There are several important parameters, that can be used in JCF file:

Parameter Meaning
# @ job_name The name for the job, could be anything.
# @ comment Some comment.
# @ error Where to send the stderr. Writing to file descriptor 1 (in C) writes to this file.
# @ output Same here, but for the stdout (file descriptor 0 in C).
# @ environment This instructs LoadLeveler to copy the whole user environment when running the job. Thus, the job has the same environment as the user that executes llsubmit.
# @ wall_clock_limit Time limit; after this time, the job is cancelled automatically. This cannot be more than a certain time limit imposed by the class of the job.
# @ notification There is no infrastructure for notifications, so 'never' is a good value for this parameter.
# @ job_type This MUST be bluegene.
# @ bg_size This must be an integer, divisable by 128, but not larger than 2048. This gives the number of computing nodes that will be used in order to execute the job.This must correspond to the class of the job.
# @ class This is the class of the job. The most important parameter. Different classes have different priorities.
# @ queue This instructs LoadLeveler to put the job in the queue.

IBM Loadleveler @ BG/P - UVT

Section contributed by UVT

IBM Loadleveler is the main job scheduler shipped with any BlueGene/P Supercomputer. The usage of IBM Loadleveler is straight forward and similar with most of the best know job schedulers. IBM Loadleveler uses the notion of jobs and each job can be submitted for execution based on a job descriptor.

Using the job descriptor an user specifies the job parameters like binary code to be executed, input data, output data and BG/P environment specific parameters, like number of CPUs/cores, partition size, virtual environment type, standard streams etc.

A normal workflow on submitting a BG/P job using IBM Loadleveler has the following steps:

1. Prepare and compile the source code and all the dependencies for your application simulation;

2. Check if the BG/P machine is online

 llstatus
 Name                      Schedd InQ  Act Startd Run LdAvg Idle Arch      OpSys 
 fe-bg.hpc.uvt.ro          Avail     0   0 Idle     0 0.00  9999 PPC64     Linux2
 sn-bg.hpc.uvt.ro          Avail     0   0 Idle     0 0.00  9999 PPC64     Linux2
 PPC64/Linux2                2 machines      0  jobs      0  running tasks
 Total Machines              2 machines      0  jobs      0  running tasks
 The Central Manager is defined on sn-bg.hpc.uvt.ro
 The BACKFILL scheduler with Blue Gene support is in use
 Blue Gene is present
 All machines on the machine_list are present.

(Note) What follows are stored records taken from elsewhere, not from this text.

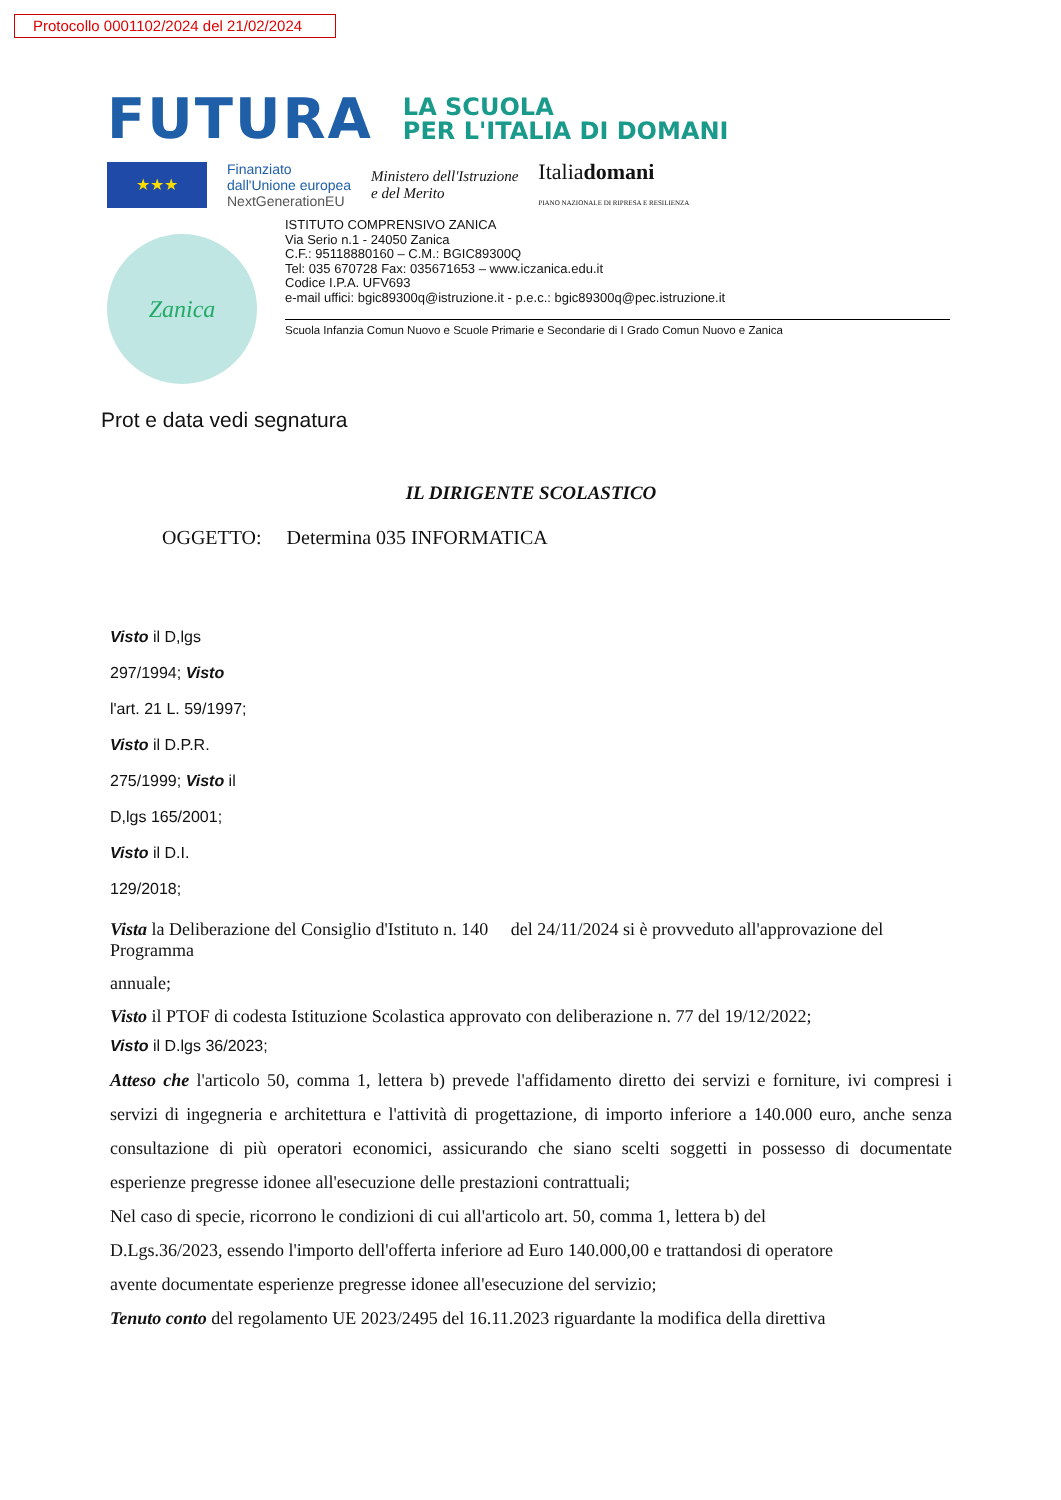Protocollo 0001102/2024 del 21/02/2024
FUTURA LA SCUOLA
PER L'ITALIA DI DOMANI
★★★
Finanziato
dall'Unione europea
NextGenerationEU
Ministero dell'Istruzione
e del Merito
Italiadomani
PIANO NAZIONALE DI RIPRESA E RESILIENZA
Zanica
ISTITUTO COMPRENSIVO ZANICA
Via Serio n.1 - 24050 Zanica
C.F.: 95118880160 – C.M.: BGIC89300Q
Tel: 035 670728 Fax: 035671653 – www.iczanica.edu.it
Codice I.P.A. UFV693
e-mail uffici: bgic89300q@istruzione.it - p.e.c.: bgic89300q@pec.istruzione.it
Scuola Infanzia Comun Nuovo e Scuole Primarie e Secondarie di I Grado Comun Nuovo e Zanica
Prot e data vedi segnatura
IL DIRIGENTE SCOLASTICO
OGGETTO: Determina 035 INFORMATICA
Visto il D,lgs
297/1994; Visto
l'art. 21 L. 59/1997;
Visto il D.P.R.
275/1999; Visto il
D,lgs 165/2001;
Visto il D.I.
129/2018;
Vista la Deliberazione del Consiglio d'Istituto n. 140 del 24/11/2024 si è provveduto all'approvazione del Programma
annuale;
Visto il PTOF di codesta Istituzione Scolastica approvato con deliberazione n. 77 del 19/12/2022;
Visto il D.lgs 36/2023;
Atteso che l'articolo 50, comma 1, lettera b) prevede l'affidamento diretto dei servizi e forniture, ivi compresi i servizi di ingegneria e architettura e l'attività di progettazione, di importo inferiore a 140.000 euro, anche senza consultazione di più operatori economici, assicurando che siano scelti soggetti in possesso di documentate esperienze pregresse idonee all'esecuzione delle prestazioni contrattuali;
Nel caso di specie, ricorrono le condizioni di cui all'articolo art. 50, comma 1, lettera b) del
D.Lgs.36/2023, essendo l'importo dell'offerta inferiore ad Euro 140.000,00 e trattandosi di operatore
avente documentate esperienze pregresse idonee all'esecuzione del servizio;
Tenuto conto del regolamento UE 2023/2495 del 16.11.2023 riguardante la modifica della direttiva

3. Depending on you job run time, select the appropriate run class:

 llclass

4. Create a loadleveler job description file to describe you simulation:

 #!/bin/sh
 # @ job_name = sfcmGridFragm_2iunie
 # @ job_type = bluegene# @ requirements = (Machine == "$(host)")
 # @ error = $(job_name)_$(jobid).err
 # @ output = $(job_name)_$(jobid).out
 # @ environment = COPY_ALL;
 # @ notification = always
 # @ notify_user = silviu@info.uvt.ro
 # @ wall_clock_limit = 3:59:00
 # @ class = parallel
 # @ bg_size = 16
 # @ queue
 /bgsys/drivers/ppcfloor/bin/mpirun -mode VN –cwd 
 "/GPFS/users/staff/panica/projects  /fuzzy/run/03.08.2011-11.12-5" –args  
 "config_sfcm.cnf 4 4" –exe 
 /GPFS/users/staff/panica/projects/fuzzy/run/03.08.2011-11.12-5/sfcmGridFragm_2iunie

• these options are specific to the FuzzyCmeans application simulations; for more detailed description file parameters please consult IBM Loadleveler handbook;

5. Submit the job to the BG/P machine:

 llsubmit job_description

6. Check job status (simple):

 llq

7. Check job status (complex):

 llstatus –l

8. Cancel the job:

 llcancel job _id

9. When the job stops running the output of the execution (including the log files) is available in the ‘-cwd’ defined directory.